◆ TASK DESCRIPTION:
Set out every line of the data below as a JSON list of strings, one string per line, with blank lines skipped and the pictures left out.

◆ PROVIDED DATA:
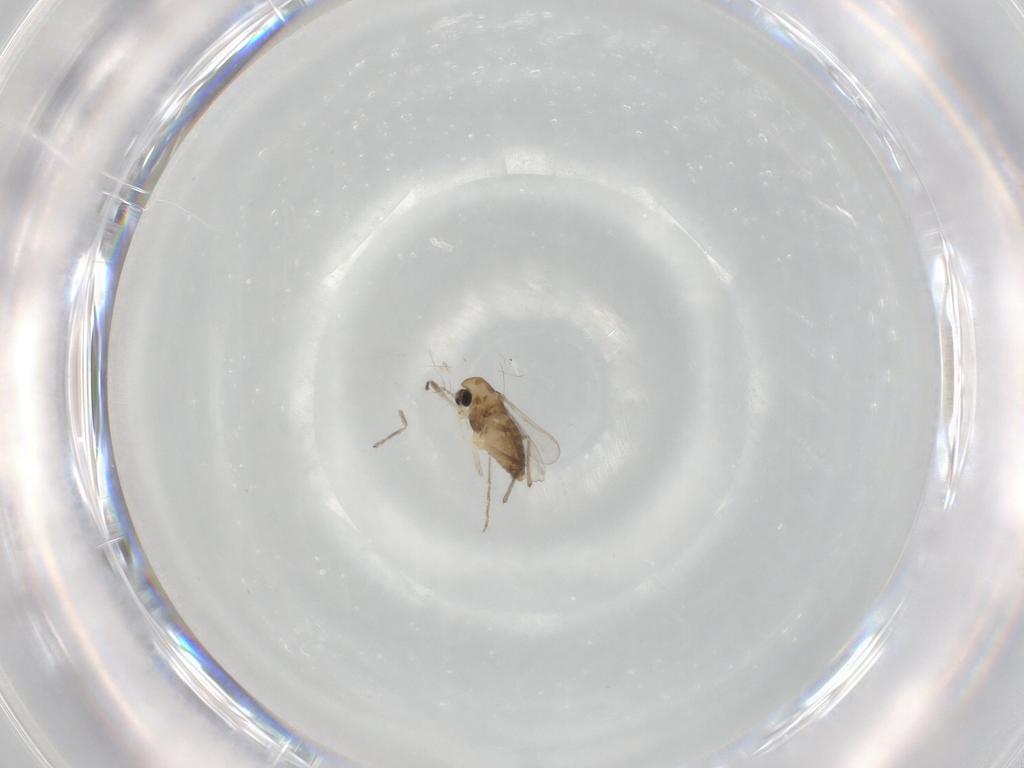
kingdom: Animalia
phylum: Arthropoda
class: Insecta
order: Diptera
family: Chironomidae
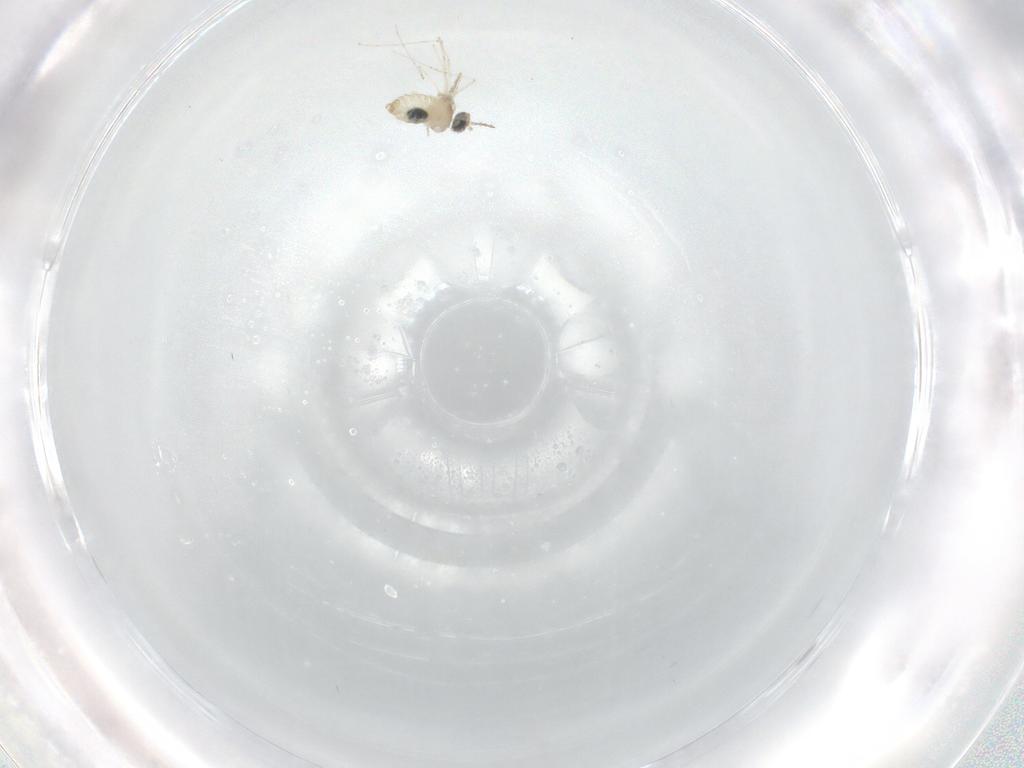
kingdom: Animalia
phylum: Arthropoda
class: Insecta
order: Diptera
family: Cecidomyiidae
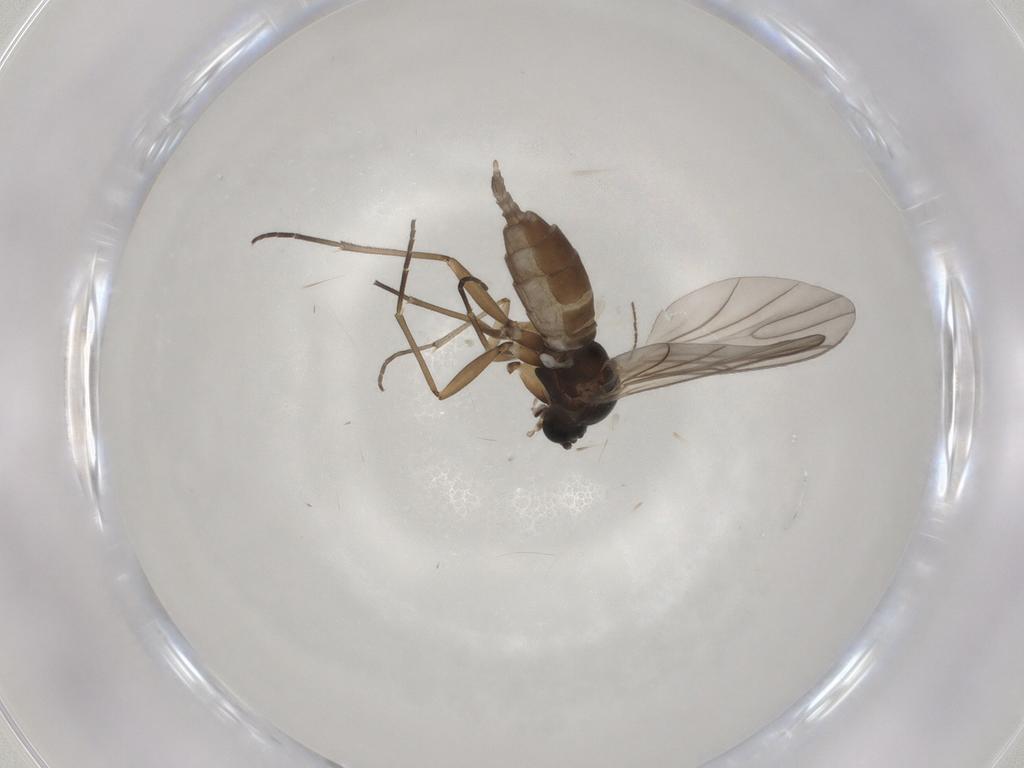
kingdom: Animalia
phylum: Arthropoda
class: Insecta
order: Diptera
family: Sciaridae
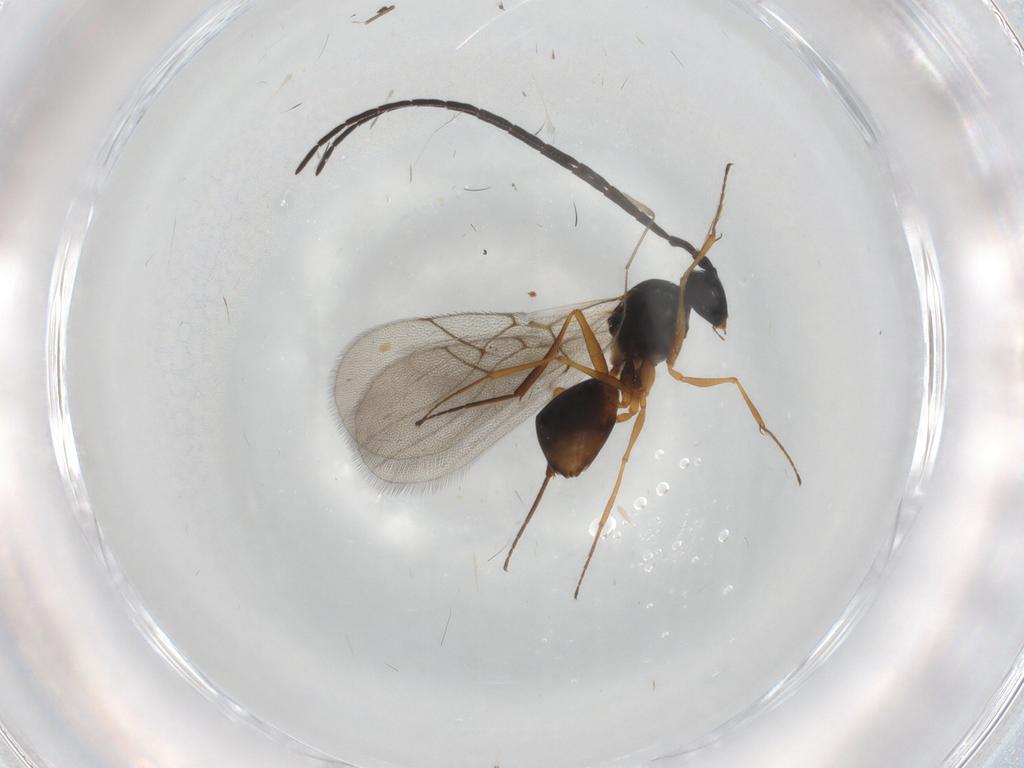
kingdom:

◆ COMPLETE RESPONSE:
[
  "kingdom: Animalia",
  "phylum: Arthropoda",
  "class: Insecta",
  "order: Diptera",
  "family: Chironomidae",
  "kingdom: Animalia",
  "phylum: Arthropoda",
  "class: Insecta",
  "order: Diptera",
  "family: Cecidomyiidae",
  "kingdom: Animalia",
  "phylum: Arthropoda",
  "class: Insecta",
  "order: Diptera",
  "family: Sciaridae",
  "kingdom:"
]